Leaders within the bjp do not deny this. They suggest the fact that states are increasingly competing with each other for investment, as Mr Modi did when he ran Gujarat, is a reason for optimism. Some think the central government should use its control over most tax revenues as a stick and a carrot to incentivise more states to follow national priorities. Still others argue that if only the bjp had control over more states, as it does through leaders like Yogi Adityanath in Uttar Pradesh, and a whacking majority in the centre, the country’s problems would be solved.  But there are reasons to think something deeper and subtler is needed.

Softly, softly

Much of what India needs—from making courts efficient to shoring up education—depends on improved capacity, especially at the local level. In 1992 India amended its constitution to shift many functions of government to the local level. But the amendment stayed on paper. As N.K. Singh, the chairman of the 15th Finance Commission observes, “the three F’s—funds, functionaries and functions” did not follow. Just 15% of government employees work at the local level: in China and America the figure is 60%. Local government spending accounts for a paltry 3% of resources, compared with 50% in China.

Chart: The Economist

Local does not necessarily mean small-scale. The problems of “governance mismatch” are acute in big cities, where elected mayors are ceremonial and control sits with state-appointed bureaucrats less responsive to local concerns. Much of India still sees itself as fundamentally agrarian, and so governance often ignores the needs of cities. “The joke is that you become the chief minister of Maharashtra in order to gain control of Bombay,” says an adviser to the government. Since most growth comes from the cities this matters a lot. The increasing need for cities to become centres of innovation, with well-run universities surrounded by entrepreneurs, makes the issue particularly pressing.

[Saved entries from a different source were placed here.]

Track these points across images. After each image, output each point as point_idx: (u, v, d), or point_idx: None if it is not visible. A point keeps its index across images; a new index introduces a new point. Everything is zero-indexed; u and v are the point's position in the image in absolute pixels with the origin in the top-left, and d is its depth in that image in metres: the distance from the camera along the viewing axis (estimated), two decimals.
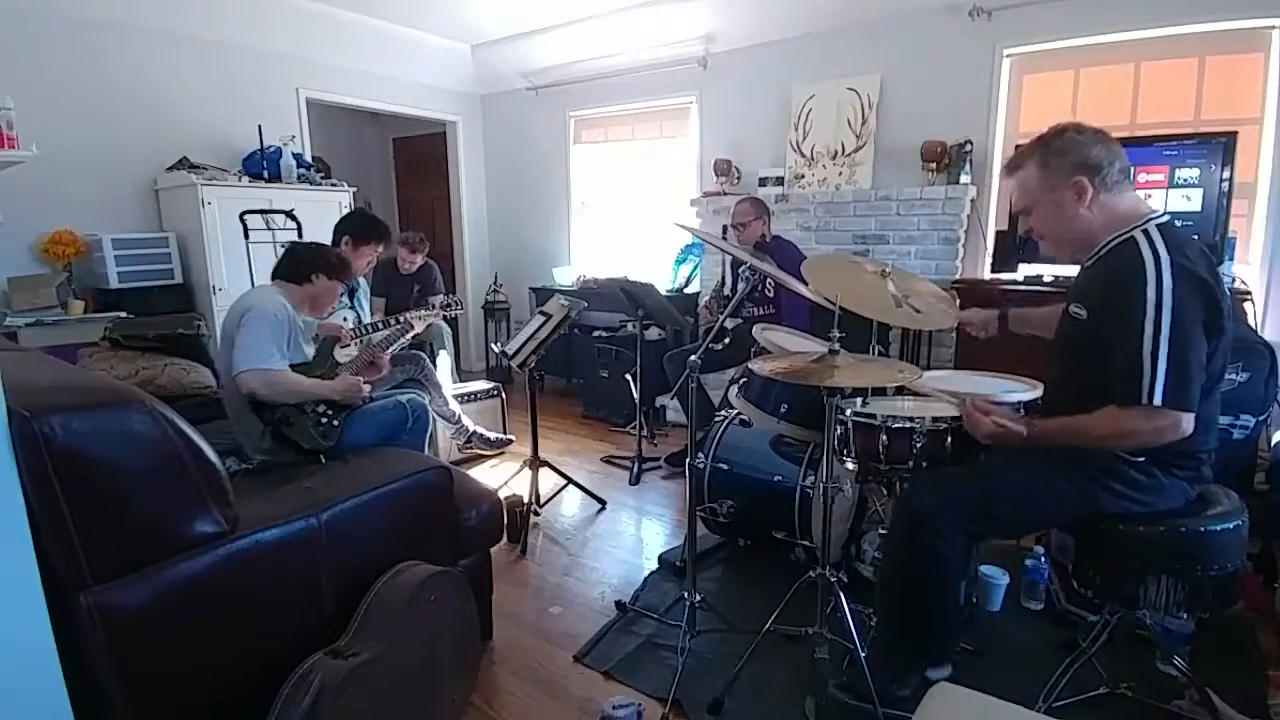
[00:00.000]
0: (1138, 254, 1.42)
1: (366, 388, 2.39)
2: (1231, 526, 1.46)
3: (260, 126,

Broadly speaking, the quality of Indian government is proportional to the scale on which it is exercised. This makes the idea of delegating power down the chain of governance seem fraught to central and state governments alike. But for a really large country to develop quickly some such restructuring is necessary. Chinese reformers under Deng Xiaoping realised this early on. India has yet to grasp the nettle.

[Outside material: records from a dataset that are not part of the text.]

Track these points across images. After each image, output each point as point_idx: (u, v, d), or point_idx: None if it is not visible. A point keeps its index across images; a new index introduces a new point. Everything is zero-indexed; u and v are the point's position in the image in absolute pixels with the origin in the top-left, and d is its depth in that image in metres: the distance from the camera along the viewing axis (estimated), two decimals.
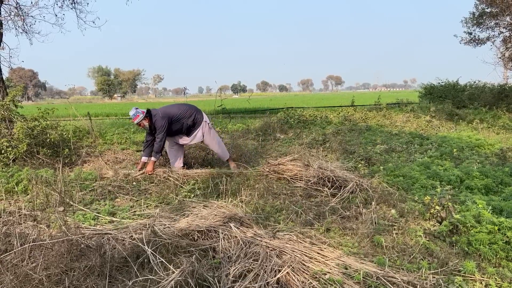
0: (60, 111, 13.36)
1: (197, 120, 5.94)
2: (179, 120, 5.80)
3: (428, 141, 8.38)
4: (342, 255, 3.03)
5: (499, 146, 7.61)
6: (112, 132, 9.49)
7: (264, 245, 3.04)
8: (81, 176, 5.47)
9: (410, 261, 3.01)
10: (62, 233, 3.06)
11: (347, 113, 13.89)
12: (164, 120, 5.63)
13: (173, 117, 5.75)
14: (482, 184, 4.90)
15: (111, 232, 3.38)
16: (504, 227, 3.27)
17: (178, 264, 2.75)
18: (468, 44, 19.34)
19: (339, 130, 10.34)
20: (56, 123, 7.73)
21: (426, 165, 5.92)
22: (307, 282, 2.61)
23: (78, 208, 4.22)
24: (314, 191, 4.87)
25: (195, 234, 3.34)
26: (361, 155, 6.75)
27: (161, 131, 5.59)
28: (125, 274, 2.77)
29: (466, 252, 3.17)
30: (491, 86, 18.82)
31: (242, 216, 3.64)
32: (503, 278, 2.70)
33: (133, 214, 4.17)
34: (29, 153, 6.53)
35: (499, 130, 10.45)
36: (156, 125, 5.65)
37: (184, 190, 4.83)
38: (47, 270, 2.64)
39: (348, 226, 3.69)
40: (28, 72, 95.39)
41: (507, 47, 19.06)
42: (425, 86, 20.07)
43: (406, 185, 4.99)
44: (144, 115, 5.64)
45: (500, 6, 16.58)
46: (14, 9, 10.11)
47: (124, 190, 5.01)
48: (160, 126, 5.61)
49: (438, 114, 12.69)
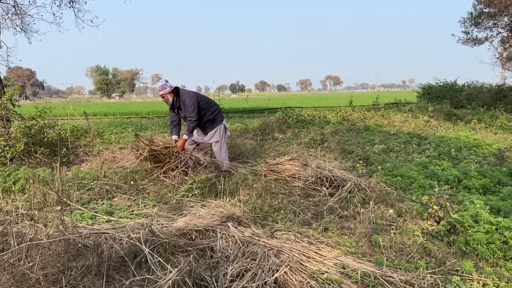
0: (58, 110, 13.36)
1: (217, 118, 5.94)
2: (204, 108, 5.79)
3: (426, 141, 8.38)
4: (340, 254, 3.03)
5: (497, 146, 7.62)
6: (110, 131, 9.47)
7: (262, 245, 3.04)
8: (78, 176, 5.46)
9: (408, 261, 3.01)
10: (59, 233, 3.05)
11: (345, 113, 13.90)
12: (193, 99, 5.64)
13: (201, 102, 5.76)
14: (480, 184, 4.91)
15: (109, 232, 3.37)
16: (501, 227, 3.27)
17: (176, 264, 2.74)
18: (466, 44, 19.40)
19: (338, 130, 10.35)
20: (54, 122, 7.72)
21: (424, 165, 5.93)
22: (305, 281, 2.61)
23: (75, 208, 4.21)
24: (312, 190, 4.87)
25: (193, 234, 3.33)
26: (359, 155, 6.75)
27: (192, 110, 5.60)
28: (122, 274, 2.76)
29: (464, 252, 3.17)
30: (489, 86, 18.88)
31: (240, 216, 3.64)
32: (500, 278, 2.70)
33: (131, 213, 4.16)
34: (26, 152, 6.51)
35: (497, 130, 10.47)
36: (186, 103, 5.64)
37: (182, 190, 4.82)
38: (44, 270, 2.63)
39: (346, 226, 3.69)
40: (26, 71, 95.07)
41: (505, 47, 19.12)
42: (423, 86, 20.11)
43: (404, 184, 5.00)
44: (170, 90, 5.64)
45: (498, 7, 16.62)
46: (12, 8, 10.08)
47: (122, 190, 5.00)
48: (191, 105, 5.61)
49: (436, 114, 12.71)
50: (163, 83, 5.67)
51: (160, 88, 5.67)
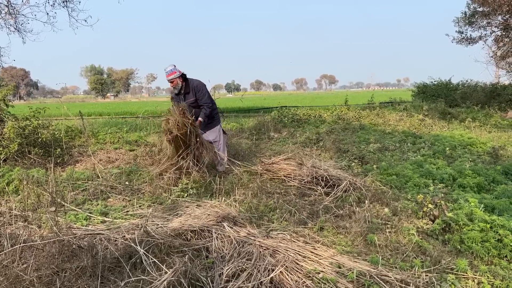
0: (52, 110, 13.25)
1: (216, 117, 5.94)
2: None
3: (421, 139, 8.41)
4: (335, 254, 3.03)
5: (491, 145, 7.66)
6: (104, 131, 9.41)
7: (258, 245, 3.03)
8: (73, 176, 5.42)
9: (403, 260, 3.01)
10: (54, 234, 3.03)
11: (340, 112, 13.91)
12: (204, 86, 5.61)
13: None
14: (475, 183, 4.93)
15: (103, 232, 3.35)
16: (496, 225, 3.29)
17: (171, 264, 2.73)
18: (460, 43, 19.50)
19: (333, 129, 10.36)
20: (48, 122, 7.66)
21: (419, 164, 5.95)
22: (300, 281, 2.61)
23: (70, 208, 4.18)
24: (308, 190, 4.87)
25: (188, 234, 3.32)
26: (355, 154, 6.76)
27: (205, 94, 5.59)
28: (117, 275, 2.74)
29: (459, 250, 3.19)
30: (483, 85, 19.01)
31: (235, 216, 3.63)
32: (495, 276, 2.71)
33: (125, 214, 4.14)
34: (20, 153, 6.46)
35: (491, 128, 10.53)
36: (199, 88, 5.59)
37: (177, 190, 4.80)
38: (38, 271, 2.61)
39: (341, 225, 3.69)
40: (20, 71, 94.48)
41: (498, 46, 19.23)
42: (418, 85, 20.18)
43: (399, 183, 5.01)
44: (180, 74, 5.56)
45: (492, 6, 16.71)
46: (5, 7, 10.00)
47: (117, 190, 4.97)
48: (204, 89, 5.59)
49: (431, 113, 12.76)
50: (171, 67, 5.52)
51: (170, 73, 5.51)
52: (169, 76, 5.53)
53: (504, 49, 19.18)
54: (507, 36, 18.31)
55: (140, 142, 8.20)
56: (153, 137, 8.95)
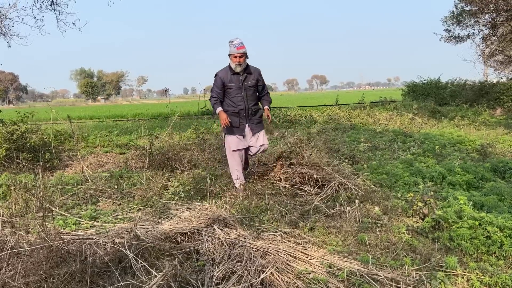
0: (41, 114, 13.12)
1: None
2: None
3: (411, 138, 8.47)
4: (326, 254, 3.03)
5: (480, 142, 7.74)
6: (95, 135, 9.34)
7: (248, 246, 3.02)
8: (62, 181, 5.37)
9: (394, 258, 3.02)
10: (41, 240, 2.99)
11: (331, 112, 13.98)
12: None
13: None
14: (464, 180, 4.97)
15: (93, 237, 3.32)
16: (484, 222, 3.32)
17: (161, 268, 2.71)
18: (448, 42, 19.68)
19: (324, 129, 10.40)
20: (36, 127, 7.57)
21: (409, 162, 5.98)
22: (291, 282, 2.60)
23: (59, 213, 4.13)
24: (298, 190, 4.87)
25: (178, 237, 3.30)
26: (345, 154, 6.79)
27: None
28: (106, 280, 2.72)
29: (448, 248, 3.21)
30: (472, 83, 19.22)
31: (226, 218, 3.61)
32: (484, 273, 2.73)
33: (115, 218, 4.10)
34: (8, 158, 6.38)
35: (480, 126, 10.65)
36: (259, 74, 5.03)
37: (167, 193, 4.77)
38: (26, 278, 2.57)
39: (332, 225, 3.70)
40: (8, 75, 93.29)
41: (486, 44, 19.46)
42: (408, 84, 20.36)
43: (390, 182, 5.04)
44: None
45: (479, 5, 16.90)
46: None
47: (107, 194, 4.93)
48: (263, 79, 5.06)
49: (420, 112, 12.87)
50: (240, 40, 4.72)
51: (242, 45, 4.69)
52: (241, 48, 4.70)
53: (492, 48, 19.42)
54: (494, 35, 18.54)
55: (130, 145, 8.14)
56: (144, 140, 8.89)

A national conversation is needed to obtain the buy-in of groups that stand to lose from reform. Mr Modi has made progress extending his party’s support among lower-class groups, but there is still a big divide between urban and rural areas and between the centre and the southern states, and Mr Modi has stirred up animosity towards Muslims and other minorities. In 2020 he tried to reform agriculture, but pushed through the changes without consulting anyone, causing massive protests, and ended up backing down. Bolstering city governance has stalled because no one wants to give up power.

India is a diverse democracy, in which no party has ever won more than half the vote, and a federal one made up of 36 diverse states and territories. Leaders cannot bulldoze everything through. That is why building a lasting consensus around reform is essential to sustaining India’s rise, a consensus as enduring as that on liberalisation in the early 1990s but far wider based. If that can be done, not only will 1.4bn people be better served, but the world at large could have a new engine of growth.